Description and simulation of physics of Resistive Plate Chambers

TL;DR

This paper presents a comprehensive, multi-threaded Monte Carlo simulation model for Resistive Plate Chambers (RPCs), accurately capturing key physical processes to improve detector development and performance prediction.

Contribution

It introduces a full, fast, and multi-threaded Monte Carlo model for RPC physics based on the Riegler-Lippmann-Veenhof model, utilizing existing libraries for enhanced simulation accuracy.

Findings

Provides a detailed simulation of ionisation, electron drift, and signal induction in RPCs.

Uses existing frameworks like Garfield++ for reliable and efficient modeling.

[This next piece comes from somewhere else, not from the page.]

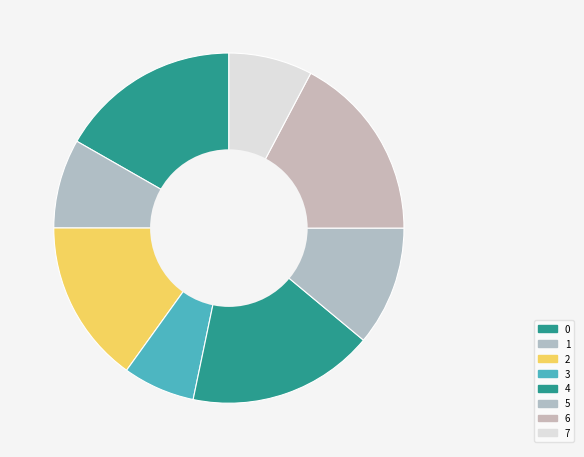

What is the smallest slice in the pie chart?

3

Lays groundwork for future RPC simulation improvements.

Abstract

Monte-Carlo simulation of physical processes is an important tool for detector development as it allows to predict signal pulse amplitude and timing, time resolution, efficiency ... Yet despite the fact they are very common, full simulations for RPC-like detector are not widespread and often incomplete. They are often based on mathematical distributions that are not suited for this particular modelisation and over-simplify or neglect some important physical processes. We describe the main physical processes occurring inside a RPC when a charged particle goes through (ionisation, electron drift and multiplication, signal induction ...) through the Riegler-Lippmann-Veenhof model together with a still-in-development simulation. This is a full, fast and multi-threaded Monte-Carlo modelisation of the main physical processes using existing and well tested libraries and framework (such as the Garfield++ framework and the GNU Scientific Library). It is developed in the hope to be a basic ground for future RPC simulation developments.